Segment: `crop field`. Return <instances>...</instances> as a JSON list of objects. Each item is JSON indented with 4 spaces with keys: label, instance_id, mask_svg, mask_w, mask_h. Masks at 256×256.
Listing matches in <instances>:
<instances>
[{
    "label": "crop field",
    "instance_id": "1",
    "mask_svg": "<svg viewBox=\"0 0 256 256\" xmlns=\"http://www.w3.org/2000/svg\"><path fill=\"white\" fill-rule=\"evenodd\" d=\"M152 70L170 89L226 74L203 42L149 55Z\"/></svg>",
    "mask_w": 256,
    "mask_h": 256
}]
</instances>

━━━━

→ **DIRECTIONS**
Change "Segment" to "Outline" in the entries above and keep everything else the same.

→ **REPLY TO THE TASK**
Outline: `crop field`. Return <instances>...</instances> as a JSON list of objects. Each item is JSON indented with 4 spaces with keys: label, instance_id, mask_svg, mask_w, mask_h. Masks at 256×256.
Listing matches in <instances>:
<instances>
[{
    "label": "crop field",
    "instance_id": "1",
    "mask_svg": "<svg viewBox=\"0 0 256 256\" xmlns=\"http://www.w3.org/2000/svg\"><path fill=\"white\" fill-rule=\"evenodd\" d=\"M152 70L170 89L226 74L203 42L149 55Z\"/></svg>",
    "mask_w": 256,
    "mask_h": 256
}]
</instances>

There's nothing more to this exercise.